En termes de ratings, y a-t-il des segments à éviter? 

Même si cela peut sembler contre-intuitif, je pense qu’il faudra être prudent avec la dette de qualité «Investissement Grade». D’une part, car l’effet positif résultant de la baisse des taux d’intérêt a déjà eu lieu - il est peu probable qu’ils descendent encore plus beaucoup bas. D’autre part, les titres de dettes de qualité «Investissement Grade» ont un portage trop bas pour être à même d’encaisser une éventuelle remontée des taux ultérieurement. Si les taux remontent dans la partie longue de la courbe, cela sera négatif pour la dette IG. Quand l’économie dans son ensemble redémarrera, les taux longs vont aussi finir par remonter, donc certains investisseurs vont alors vendre de la dette souveraine et les emprunts d’entreprises de haute qualité.

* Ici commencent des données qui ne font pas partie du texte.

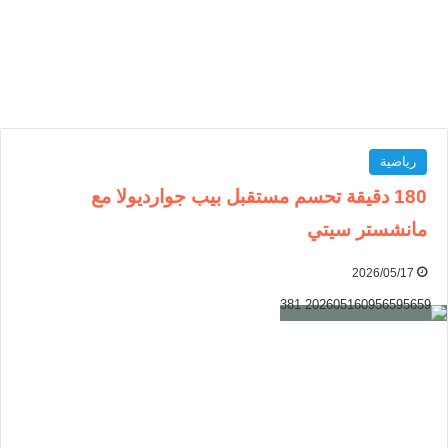
رياضية
180 دقيقة تحسم مستقبل بيب جوارديولا مع
مانشستر سيتي
2026/05/17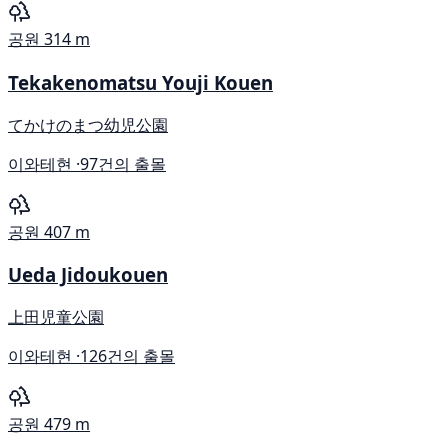
공원
314 m
Tekakenomatsu Youji Kouen
てかけのまつ幼児公園
이와테현 ·
97건의 출몰
공원
407 m
Ueda Jidoukouen
上田児童公園
이와테현 ·
126건의 출몰
공원
479 m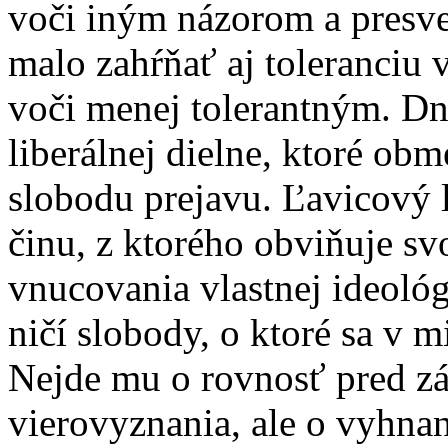
voči iným názorom a presve
malo zahŕňať aj toleranciu v
voči menej tolerantným. Dn
liberálnej dielne, ktoré o
slobodu prejavu. Ľavicový 
činu, z ktorého obviňuje svo
vnucovania vlastnej ideoló
ničí slobody, o ktoré sa v mi
Nejde mu o rovnosť pred z
vierovyznania, ale o vyhna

Fin novembre, l’agence S&P Global avait indiqué dans une étude s’attendre à une hausse des taux de défaut à 8% d’ici à septembre 2021 pour la dette européenne d’entreprise de qualité spéculative, comparé à 4,3% en septembre passé. Avant que les choses ne commencent à vraiment s’améliorer, ne risque-t-on pas d’assister encore à une importante vague de défauts?

Nous pensons que cette évaluation est un peu trop pessimiste. A titre de comparaison, Moody’s prévoit un pic situé à 5,7% pour mars 2021, tandis que chez Lazard Frères Gestion nous évaluons ce pic aux environs de 5%. D’après notre expérience, le pic des défauts survient environ un an après la crise. Bien entendu, il continuera à y avoir des défauts mais ceux-ci ne seront pas si nombreux et ils se concentreront surtout sur quelques secteurs.

«Les Etats et les banques centrales resteront au chevet
de l’économie, au moins pendant encore quelques mois.»
Y a-t-il de grandes différences entre l’Europe et les Etats-Unis actuellement?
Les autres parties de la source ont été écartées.